The poll also showed majority support from New York City voters for Cuomo, with 56% approving of his performance and 37% disapproving. Among New York City Democrats, 64% approved of his performance.
This is the first poll taken since Nixon entered the race, although it’s worth noting that a Sienna poll released on the same day Nixon entered the race showed Cuomo beating the actress by an overwhelming margin. While this is only a poll of New York City Democrats, it definitely suggests that any idea that Nixon poses a serious threat to Cuomo can be put to rest at least for the moment. Even though it’s limited in scope, it is notable in no small part because Nixon has spent much of her first week or so on the campaign trail highlighting issues of concern to New York City voters such as the current state of the city’s mass transit system. So far at least, that doesn’t seem to be making much of a dent in the race and neither does Nixon’s celebrity status. It’s also worth noting that four years ago New York City voters made up more than half of all the people who voted in the Democratic primary statewide, so without a strong performance in the city it’s unlikely that Nixon will be anything other than a gadfly candidate. This is especially true given the fact that it seems unlikely that she’s the kind of candidate that would go over well with upstate New York voters in a Democratic primary.
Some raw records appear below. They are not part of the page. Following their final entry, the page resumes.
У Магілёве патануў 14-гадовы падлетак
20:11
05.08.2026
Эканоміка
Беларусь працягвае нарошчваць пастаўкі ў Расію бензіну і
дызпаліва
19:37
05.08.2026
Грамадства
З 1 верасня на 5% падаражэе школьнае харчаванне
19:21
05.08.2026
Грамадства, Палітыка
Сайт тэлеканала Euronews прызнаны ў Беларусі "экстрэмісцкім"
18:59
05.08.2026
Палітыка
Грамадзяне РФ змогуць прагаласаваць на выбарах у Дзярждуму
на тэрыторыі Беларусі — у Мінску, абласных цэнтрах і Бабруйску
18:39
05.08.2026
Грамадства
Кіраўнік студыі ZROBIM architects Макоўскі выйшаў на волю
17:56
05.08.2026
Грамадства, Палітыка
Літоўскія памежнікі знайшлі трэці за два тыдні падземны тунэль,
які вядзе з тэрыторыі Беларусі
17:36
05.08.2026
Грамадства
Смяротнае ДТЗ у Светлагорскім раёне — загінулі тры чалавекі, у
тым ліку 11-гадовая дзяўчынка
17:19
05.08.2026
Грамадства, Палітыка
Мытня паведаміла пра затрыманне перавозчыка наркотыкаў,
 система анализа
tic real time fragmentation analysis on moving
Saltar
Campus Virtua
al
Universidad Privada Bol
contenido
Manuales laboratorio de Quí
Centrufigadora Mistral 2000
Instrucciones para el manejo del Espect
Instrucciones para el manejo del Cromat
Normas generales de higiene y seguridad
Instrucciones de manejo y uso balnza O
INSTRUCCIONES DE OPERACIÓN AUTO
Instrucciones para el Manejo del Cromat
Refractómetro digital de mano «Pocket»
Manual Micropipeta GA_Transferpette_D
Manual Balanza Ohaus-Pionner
Jazz Shaw, who lives in upstate New York, comments:
There are a couple of caveats to note here. First of all, this isn’t a poll of all of New York State. It was just taken in the five boroughs of New York City. For what it’s worth, Nixon does predictably better in Manhattan and Staten Island than she does in the Bronx. But looking at previous Democratic primaries in New York, upstate doesn’t traditionally vary all that much from the results in the city. And as I noted before, if anything, Cynthia Nixon will struggle even more with the more rural, upstate voters than she does in her television home of Manhattan.
With all that in mind, those are some dismal numbers for the upstart challenger. Among Democrats (the only ones who can vote in our closed primaries) Cuomo is winning 64-21. And this isn’t a name recognition issue where an unknown challenger might do better later in the race once people get to know them. There are not many undecided voters out there.
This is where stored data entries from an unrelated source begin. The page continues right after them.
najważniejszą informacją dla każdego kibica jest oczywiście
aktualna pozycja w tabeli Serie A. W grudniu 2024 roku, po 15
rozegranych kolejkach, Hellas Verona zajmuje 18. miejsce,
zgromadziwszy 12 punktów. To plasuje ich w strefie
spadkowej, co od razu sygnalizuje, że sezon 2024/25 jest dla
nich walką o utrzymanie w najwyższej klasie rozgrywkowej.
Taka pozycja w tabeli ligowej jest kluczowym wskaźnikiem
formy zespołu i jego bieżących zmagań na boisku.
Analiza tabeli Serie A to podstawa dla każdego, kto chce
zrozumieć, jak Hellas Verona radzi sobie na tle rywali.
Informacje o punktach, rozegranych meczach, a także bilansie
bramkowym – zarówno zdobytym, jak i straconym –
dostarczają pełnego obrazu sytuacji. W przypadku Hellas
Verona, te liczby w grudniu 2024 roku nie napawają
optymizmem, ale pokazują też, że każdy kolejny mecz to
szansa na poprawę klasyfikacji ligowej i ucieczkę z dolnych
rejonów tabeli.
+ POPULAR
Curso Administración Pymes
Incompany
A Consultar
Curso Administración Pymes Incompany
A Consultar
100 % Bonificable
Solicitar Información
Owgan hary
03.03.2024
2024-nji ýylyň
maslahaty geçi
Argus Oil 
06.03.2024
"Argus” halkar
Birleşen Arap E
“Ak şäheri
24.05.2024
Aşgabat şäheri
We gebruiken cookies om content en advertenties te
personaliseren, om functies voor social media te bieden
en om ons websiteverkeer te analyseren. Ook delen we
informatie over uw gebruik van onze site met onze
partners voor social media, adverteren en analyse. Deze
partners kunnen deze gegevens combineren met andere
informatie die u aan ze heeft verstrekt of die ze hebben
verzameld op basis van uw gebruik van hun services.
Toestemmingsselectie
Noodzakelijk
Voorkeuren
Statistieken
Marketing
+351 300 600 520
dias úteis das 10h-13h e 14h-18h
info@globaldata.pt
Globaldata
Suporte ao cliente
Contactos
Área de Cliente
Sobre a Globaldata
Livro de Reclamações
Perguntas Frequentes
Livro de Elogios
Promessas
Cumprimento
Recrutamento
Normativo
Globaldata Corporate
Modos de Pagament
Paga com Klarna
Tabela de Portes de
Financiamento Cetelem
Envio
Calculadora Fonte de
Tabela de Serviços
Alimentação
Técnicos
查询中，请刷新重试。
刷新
Looking for better news in the demographic pigeonholes doesn’t work much better for Nixon either. Amazingly, Nixon actually does worse with Democratic women (20%) than she does with men (25%). She does worse with black voters than whites (though she does the best with Hispanics at 26%). She does best with the youngest voters, ages 18-34, ringing up 34% support, but for all voters over the age of 50 she can’t make it out of the teens.
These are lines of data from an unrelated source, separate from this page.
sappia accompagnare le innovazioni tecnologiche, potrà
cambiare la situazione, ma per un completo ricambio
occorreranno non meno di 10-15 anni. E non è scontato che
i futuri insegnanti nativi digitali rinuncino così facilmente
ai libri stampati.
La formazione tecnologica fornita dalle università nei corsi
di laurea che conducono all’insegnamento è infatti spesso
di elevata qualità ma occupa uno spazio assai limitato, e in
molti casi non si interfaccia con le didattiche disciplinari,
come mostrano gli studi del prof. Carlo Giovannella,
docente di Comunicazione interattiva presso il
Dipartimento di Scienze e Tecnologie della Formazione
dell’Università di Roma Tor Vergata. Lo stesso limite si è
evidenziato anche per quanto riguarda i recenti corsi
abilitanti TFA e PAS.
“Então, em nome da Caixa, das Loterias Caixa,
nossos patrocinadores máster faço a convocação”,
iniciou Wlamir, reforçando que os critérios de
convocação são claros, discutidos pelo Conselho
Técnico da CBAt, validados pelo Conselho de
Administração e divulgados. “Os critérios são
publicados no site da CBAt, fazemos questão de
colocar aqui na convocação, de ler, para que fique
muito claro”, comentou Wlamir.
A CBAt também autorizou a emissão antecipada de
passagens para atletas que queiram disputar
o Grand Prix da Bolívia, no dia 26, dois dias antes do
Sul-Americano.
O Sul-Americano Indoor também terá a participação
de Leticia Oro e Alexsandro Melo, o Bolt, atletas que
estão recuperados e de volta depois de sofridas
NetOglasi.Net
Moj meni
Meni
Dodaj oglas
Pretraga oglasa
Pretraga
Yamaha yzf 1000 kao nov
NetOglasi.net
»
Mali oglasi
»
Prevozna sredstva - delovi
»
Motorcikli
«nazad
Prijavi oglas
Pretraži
In other words, she’s trying to play in a Democratic Party race where the politics of gender, race and every other societal division are their bread and butter. But she’s not finding a “home” with any of their core constituencies except possibly in the youth vote. And even there Cuomo is still pulling in a majority.
Ordinarily, a badly trailing candidate like Nixon wouldn’t gain much press attention but the fact that she’s campaigning in what is arguably the cradle of American mass media, combined with her celebrity status and the fact that Cuomo is often mentioned as a potential 2020 Presidential nominee for the Democrats, likely means this race will get more attention than it otherwise would. Even with all that, though, it seems unlikely that Nixon is going to be a serious challenge for Cuomo, and that he’ll likely coast to both the Democratic nomination and a third term in November.